What this task involves -> Below is the data. Give it again, complete and exact.

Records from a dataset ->
• • • •
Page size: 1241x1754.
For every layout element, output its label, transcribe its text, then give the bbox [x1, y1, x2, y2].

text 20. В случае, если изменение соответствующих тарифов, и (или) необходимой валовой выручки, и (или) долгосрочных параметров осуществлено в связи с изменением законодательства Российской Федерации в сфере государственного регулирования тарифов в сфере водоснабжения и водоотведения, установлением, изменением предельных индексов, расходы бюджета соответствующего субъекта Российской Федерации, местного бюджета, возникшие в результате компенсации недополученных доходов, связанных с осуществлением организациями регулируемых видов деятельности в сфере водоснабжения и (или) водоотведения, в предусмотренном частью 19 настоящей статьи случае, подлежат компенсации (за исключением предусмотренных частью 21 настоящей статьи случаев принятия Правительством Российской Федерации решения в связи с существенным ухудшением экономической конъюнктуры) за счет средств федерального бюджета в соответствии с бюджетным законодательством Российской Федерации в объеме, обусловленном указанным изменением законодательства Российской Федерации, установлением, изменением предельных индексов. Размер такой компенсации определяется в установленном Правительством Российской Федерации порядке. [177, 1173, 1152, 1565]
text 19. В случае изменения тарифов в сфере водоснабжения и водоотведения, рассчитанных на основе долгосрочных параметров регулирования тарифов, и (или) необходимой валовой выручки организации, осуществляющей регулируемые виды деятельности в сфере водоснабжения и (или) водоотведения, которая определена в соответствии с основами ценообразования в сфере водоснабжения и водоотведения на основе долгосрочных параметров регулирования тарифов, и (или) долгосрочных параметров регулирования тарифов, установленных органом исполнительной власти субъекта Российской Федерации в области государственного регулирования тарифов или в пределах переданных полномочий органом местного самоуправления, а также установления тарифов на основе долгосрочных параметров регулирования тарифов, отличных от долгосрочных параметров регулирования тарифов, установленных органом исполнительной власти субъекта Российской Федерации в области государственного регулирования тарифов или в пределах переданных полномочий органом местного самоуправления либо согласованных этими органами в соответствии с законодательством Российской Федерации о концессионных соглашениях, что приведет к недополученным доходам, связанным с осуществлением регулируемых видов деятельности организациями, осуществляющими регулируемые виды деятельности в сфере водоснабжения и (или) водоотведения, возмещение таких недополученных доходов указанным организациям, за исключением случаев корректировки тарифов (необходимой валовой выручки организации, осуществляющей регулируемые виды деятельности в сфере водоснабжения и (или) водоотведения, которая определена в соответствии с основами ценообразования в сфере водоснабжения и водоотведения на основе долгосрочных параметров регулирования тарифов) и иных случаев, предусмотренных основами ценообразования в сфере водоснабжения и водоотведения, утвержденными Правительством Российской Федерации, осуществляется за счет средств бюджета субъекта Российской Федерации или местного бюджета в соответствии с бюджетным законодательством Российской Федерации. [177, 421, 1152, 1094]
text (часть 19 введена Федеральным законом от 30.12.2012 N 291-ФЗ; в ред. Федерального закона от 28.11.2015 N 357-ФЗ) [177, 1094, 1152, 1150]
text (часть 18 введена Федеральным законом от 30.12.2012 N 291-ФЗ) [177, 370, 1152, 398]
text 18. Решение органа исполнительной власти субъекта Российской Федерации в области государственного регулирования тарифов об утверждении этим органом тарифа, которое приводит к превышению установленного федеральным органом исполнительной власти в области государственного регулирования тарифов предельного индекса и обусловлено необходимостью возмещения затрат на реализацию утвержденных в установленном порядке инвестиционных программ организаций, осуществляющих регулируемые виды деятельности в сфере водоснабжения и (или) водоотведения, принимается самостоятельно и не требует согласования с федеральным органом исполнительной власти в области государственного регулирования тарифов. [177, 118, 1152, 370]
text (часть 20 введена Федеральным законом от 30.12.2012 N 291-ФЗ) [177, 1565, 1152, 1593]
• • • •
Exercise answer ->
Page size: 1241x1754.
For every layout element, output its label, transcribe its text, then give the bbox [x1, y1, x2, y2].

text 20. В случае, если изменение соответствующих тарифов, и (или) необходимой валовой выручки, и (или) долгосрочных параметров осуществлено в связи с изменением законодательства Российской Федерации в сфере государственного регулирования тарифов в сфере водоснабжения и водоотведения, установлением, изменением предельных индексов, расходы бюджета соответствующего субъекта Российской Федерации, местного бюджета, возникшие в результате компенсации недополученных доходов, связанных с осуществлением организациями регулируемых видов деятельности в сфере водоснабжения и (или) водоотведения, в предусмотренном частью 19 настоящей статьи случае, подлежат компенсации (за исключением предусмотренных частью 21 настоящей статьи случаев принятия Правительством Российской Федерации решения в связи с существенным ухудшением экономической конъюнктуры) за счет средств федерального бюджета в соответствии с бюджетным законодательством Российской Федерации в объеме, обусловленном указанным изменением законодательства Российской Федерации, установлением, изменением предельных индексов. Размер такой компенсации определяется в установленном Правительством Российской Федерации порядке. [177, 1173, 1152, 1565]
text 19. В случае изменения тарифов в сфере водоснабжения и водоотведения, рассчитанных на основе долгосрочных параметров регулирования тарифов, и (или) необходимой валовой выручки организации, осуществляющей регулируемые виды деятельности в сфере водоснабжения и (или) водоотведения, которая определена в соответствии с основами ценообразования в сфере водоснабжения и водоотведения на основе долгосрочных параметров регулирования тарифов, и (или) долгосрочных параметров регулирования тарифов, установленных органом исполнительной власти субъекта Российской Федерации в области государственного регулирования тарифов или в пределах переданных полномочий органом местного самоуправления, а также установления тарифов на основе долгосрочных параметров регулирования тарифов, отличных от долгосрочных параметров регулирования тарифов, установленных органом исполнительной власти субъекта Российской Федерации в области государственного регулирования тарифов или в пределах переданных полномочий органом местного самоуправления либо согласованных этими органами в соответствии с законодательством Российской Федерации о концессионных соглашениях, что приведет к недополученным доходам, связанным с осуществлением регулируемых видов деятельности организациями, осуществляющими регулируемые виды деятельности в сфере водоснабжения и (или) водоотведения, возмещение таких недополученных доходов указанным организациям, за исключением случаев корректировки тарифов (необходимой валовой выручки организации, осуществляющей регулируемые виды деятельности в сфере водоснабжения и (или) водоотведения, которая определена в соответствии с основами ценообразования в сфере водоснабжения и водоотведения на основе долгосрочных параметров регулирования тарифов) и иных случаев, предусмотренных основами ценообразования в сфере водоснабжения и водоотведения, утвержденными Правительством Российской Федерации, осуществляется за счет средств бюджета субъекта Российской Федерации или местного бюджета в соответствии с бюджетным законодательством Российской Федерации. [177, 421, 1152, 1094]
text (часть 19 введена Федеральным законом от 30.12.2012 N 291-ФЗ; в ред. Федерального закона от 28.11.2015 N 357-ФЗ) [177, 1094, 1152, 1150]
text (часть 18 введена Федеральным законом от 30.12.2012 N 291-ФЗ) [177, 370, 1152, 398]
text 18. Решение органа исполнительной власти субъекта Российской Федерации в области государственного регулирования тарифов об утверждении этим органом тарифа, которое приводит к превышению установленного федеральным органом исполнительной власти в области государственного регулирования тарифов предельного индекса и обусловлено необходимостью возмещения затрат на реализацию утвержденных в установленном порядке инвестиционных программ организаций, осуществляющих регулируемые виды деятельности в сфере водоснабжения и (или) водоотведения, принимается самостоятельно и не требует согласования с федеральным органом исполнительной власти в области государственного регулирования тарифов. [177, 118, 1152, 370]
text (часть 20 введена Федеральным законом от 30.12.2012 N 291-ФЗ) [177, 1565, 1152, 1593]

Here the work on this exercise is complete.